Gericht: Oberlandesgericht Hamm
Beschluss verkündet am 02.04.2001
Aktenzeichen: 13 W 8/01
Rechtsgebiete: ZPO


Vorschriften:

ZPO § 494 a
ZPO § 270 Abs. 3
Leitsätze:

1.

§ 270 Abs. 3 ZPO gilt auch bezüglich der Einhaltung einer gerichtlich angeordneten Klagefrist gem. § 494 a Abs. 1 ZPO.

2.

Der Kläger ist nicht verpflichtet von sich aus den Gerichtskostenvorschuss bei Klageeinreichung einzuzahlen, um ein demnächstige Zustellung i.S. des § 270 Abs. 3 ZPO herbeizuführen; er darf die Anforderung des Gerichtskostenvorschusses abwarten.

Bleibt die gerichtliche Anforderung des Gerichtkostenvorschusses innerhalb angemessener Zeit aus, muss der Kläger tätig werden.

Für die Beurteilung des angemessenen Zeitraums gibt es keine feste Zeitspanne; es kommt vielmehr auf die Umstände des Einzelfalls an.

3.

Der Kläger handelt nicht vorwerfbar, wenn er innerhalb von 2 Wochen nach Zugang der gerichtlichen Anforderung den Gerichtskostenvorschuss einzahlt.

4.

Die Erhebung der Klage bei einem sachlich oder örtlich unzuständigen Gericht wirkt im Rahmen des § 494 a ZPO fristwahrend.

5.

Der Wert des selbständigen Beweisverfahrens bestimmt sich nach dem Hauptsachewert.


OBERLANDESGERICHT HAMM BESCHLUSS

13 W 8/01 OLG Hamm 6 OH 27/98 LG Dortmund

In dem Rechtsstreit

hat der 13. Zivilsenat des Oberlandesgerichts Hamm durch die Richter am Oberlandesgericht Zumdick und Walter und die Richterin am Landgericht Kirchhoff am 2. April 2001

beschlossen:

Tenor:

Auf die Beschwerde der Antragsteller vom 23.01.2001 wird unter Zurückweisung der weitergehenden Beschwerde im übrigen der Beschluss der 6. Zivilkammer des Landgerichts Dortmund vom 12. Dezember 2000 teilweise abgeändert.

Der Antragsteller zu 1) trägt 1/3 der der Antragsgegnerin zu 2) im selbständigen Beweisverfahren entstandenen Kosten.

Im übrigen wird der Antrag der Antragsgegnerin zu 2) vom 17.02./10.10.2000 zurückgewiesen.

Der Wert des selbständigen Beweisverfahrens wird auf 9.000 DM festgesetzt.

Die Kosten des Beschwerdeverfahrens werden bei einem Verfahrenswert von 9.000,-- DM wie folgt verteilt:

Die Gerichtskosten tragen der Antragsteller zu 1) zu 1/3 und die Antragsgegnerin zu 2) zu 2/3. Dem Antragsteller zu 1) werden 1/3 der außergerichtlichen Kosten der Antragsgegnerin zu 2) auferlegt.
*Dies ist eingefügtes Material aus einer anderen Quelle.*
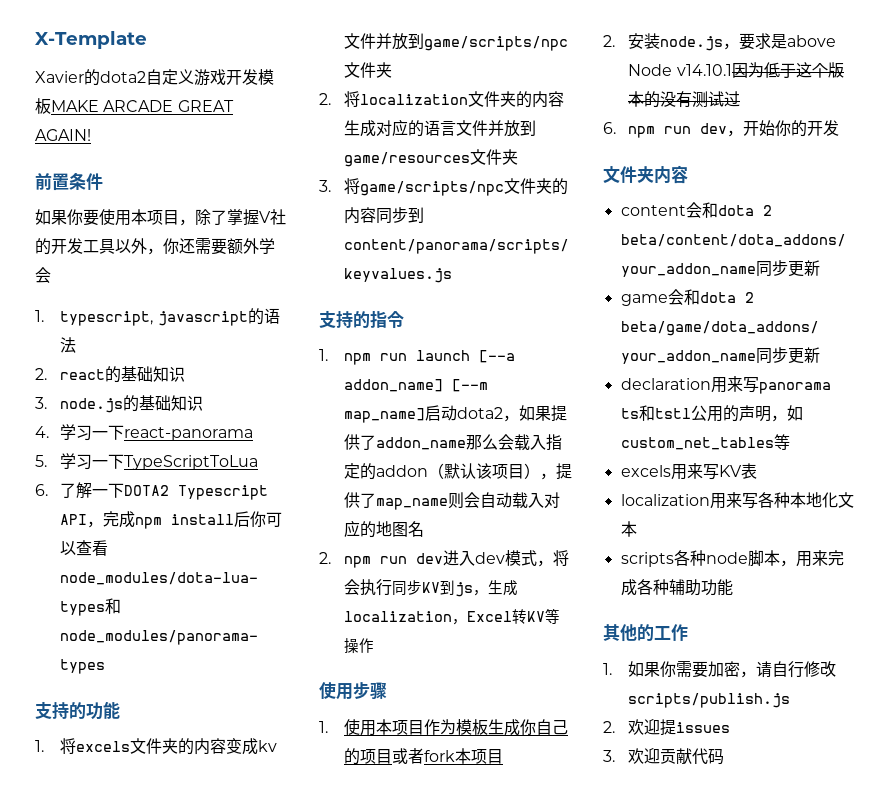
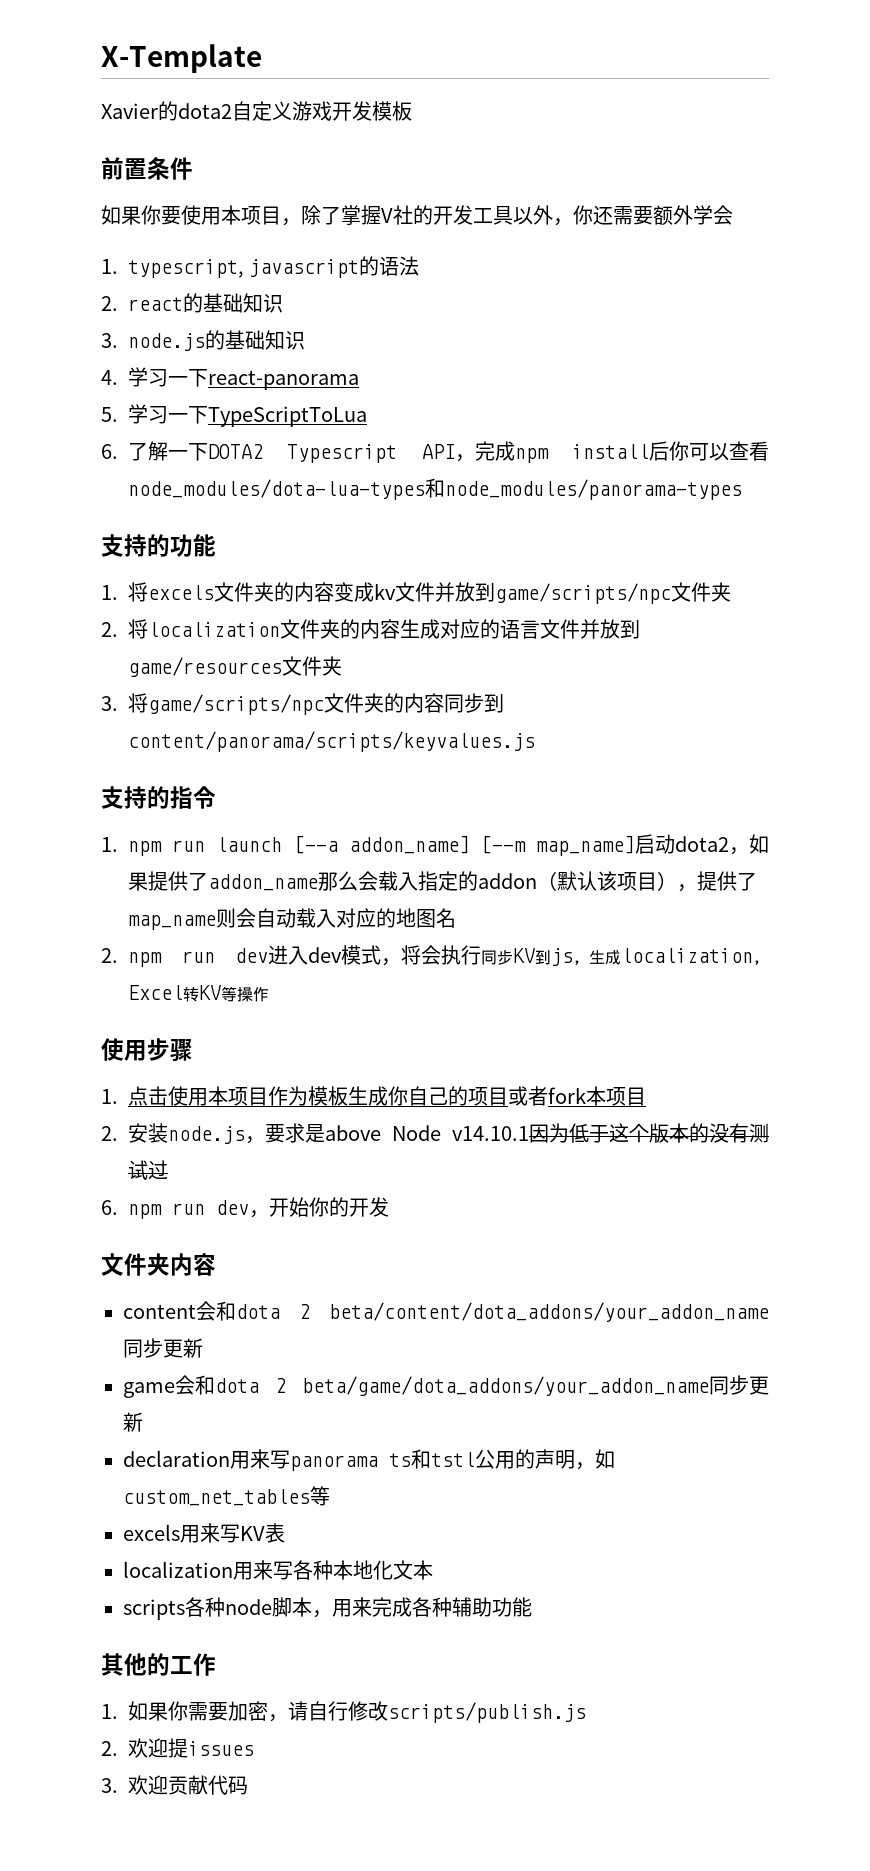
[51,100,234,112] [35,129,91,141] MAKE ARCADE GREAT AGAIN! -> (412, 111) none
(328, 727) none -> [128,1086,168,1106] 点击

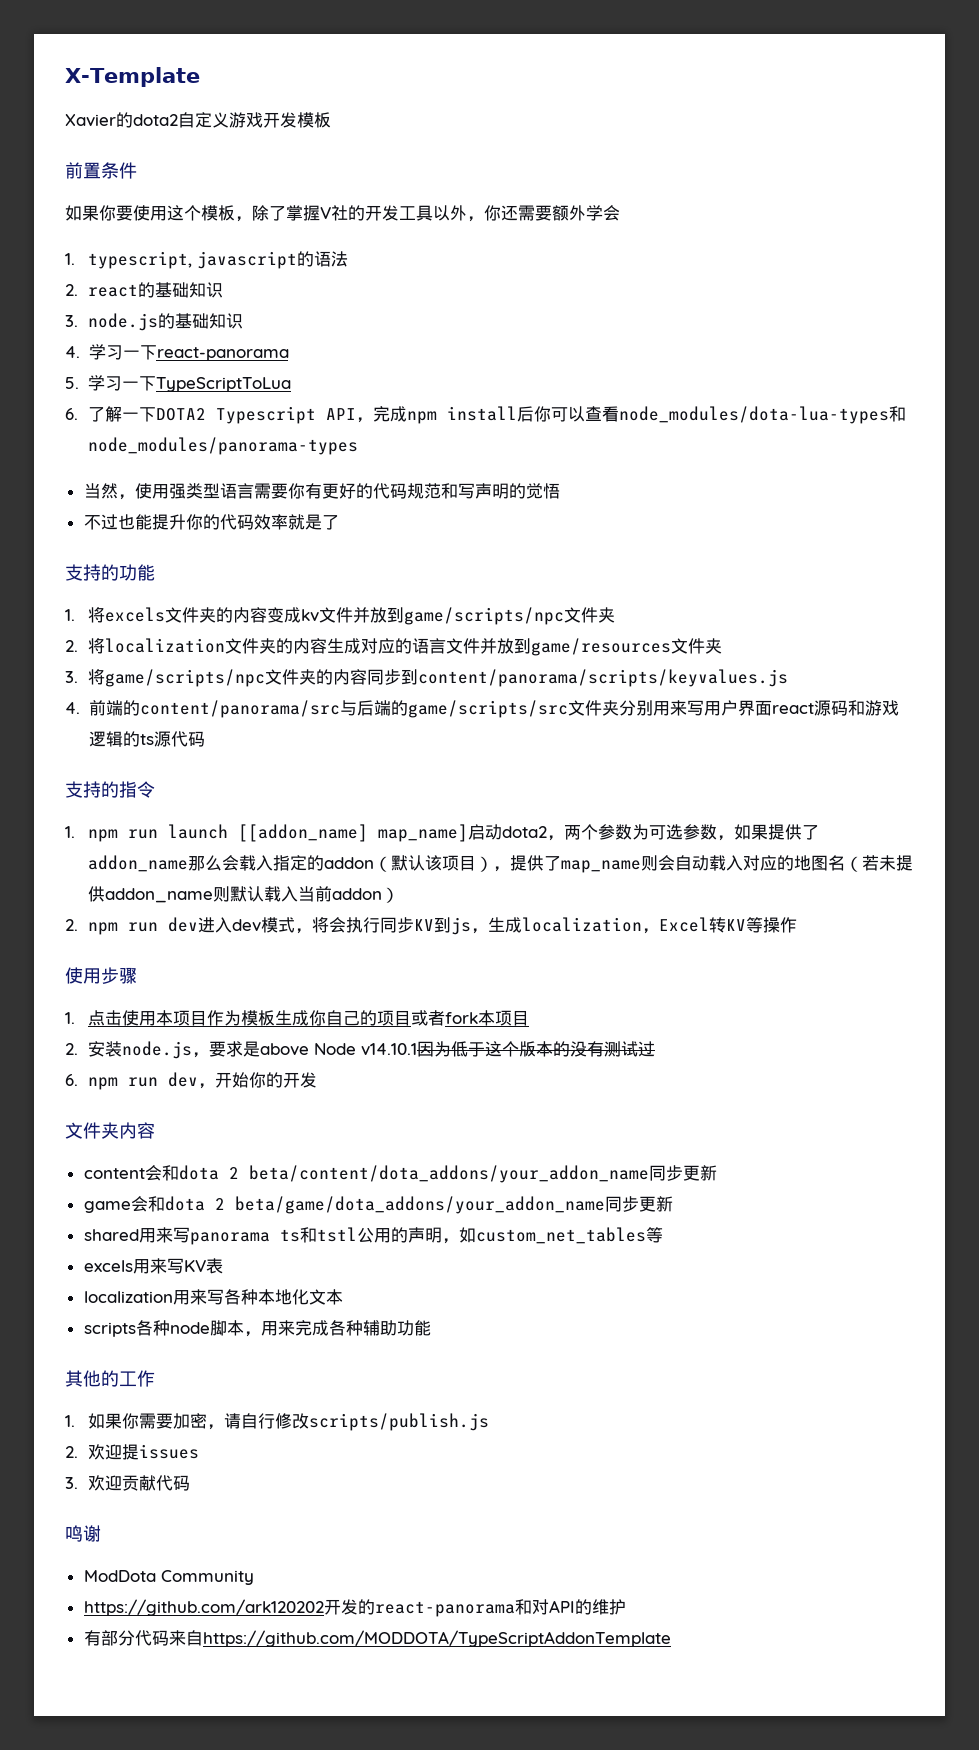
[221,205,281,225] 本项目 -> [167,205,235,221] 这个模板
(742, 489) none -> [83,483,560,500] [83,514,339,530] // 当然，使用强类型语言需要你有更好的代码规范和写声明的觉悟 // 不过也能提升你的代码效率就是了
(535, 741) none -> [65,700,899,718] [88,731,205,747] // 4.前端的content/panorama/src与后端的game/scripts/src文件夹分别用来写用户界面react源码和游戏逻辑的ts源代码
[293,835,526,854] [--a addon_name] [--m -> [237,824,368,842] [[addon_name]
(749, 851) none -> [563,824,734,841] 两个参数为可选参数，
(456, 918) none -> [844,855,913,872] [87,886,399,903] （若未提供addon_name则默认载入当前addon）
[123,1450,230,1467] declaration -> [83,1229,139,1241] shared
(248, 1785) none -> [65,1525,101,1542] [83,1570,254,1585] [83,1599,626,1617] [83,1630,671,1647] // 鸣谢 // ModDota Community // https://github.com/ark120202开发的react-panorama和对API的维护 // 有部分代码来自https://github.com/MODDOTA/TypeScriptAddonTemplate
Die Antragsgegnerin zu 2) trägt die außergerichtlichen Kosten der Antragsteller zu 2) und 3).

Gründe:

I.

Mit der sofortigen Beschwerde wenden sich die Antragsteller gegen die Auferlegung der Kosten der Antragsgegnerin zu 2) im selbständigen Beweisverfahren 6 OH 27/98 Landgericht Dortmund.

Die Antragsteller zu 2) und 3) waren und sind Eigentümer des mit einem Einfamilienreihenhaus bebauten Hausgrundstückes Ö straße in D. Sie bewohnen das Haus zusammen mit ihrem Sohn, dem Antragsteller zu 1). Die Antragsgegner waren Eigentümer des angrenzenden Reihenhausgrundstückes.

Im selbständigen Beweisverfahren haben die Antragsteller die Einholung von Gutachten eines Bausachverständigen und eines Mediziners mit der Begründung beantragt, das eigene Haus weise einen Schimmelpilzbefall auf, der vom verwahrlosten Gebäude der Antragsgegner herrühre. Der Antragsteller zu 1) leide an einer Schimmelpilzallergie. Das selbständige Beweisverfahren werde im Hinblick auf die durch die Beseitigung des Schimmelpilzes anfallenden Kosten und Schmerzensgeldansprüche des Antragstellers zu 1) beantragt.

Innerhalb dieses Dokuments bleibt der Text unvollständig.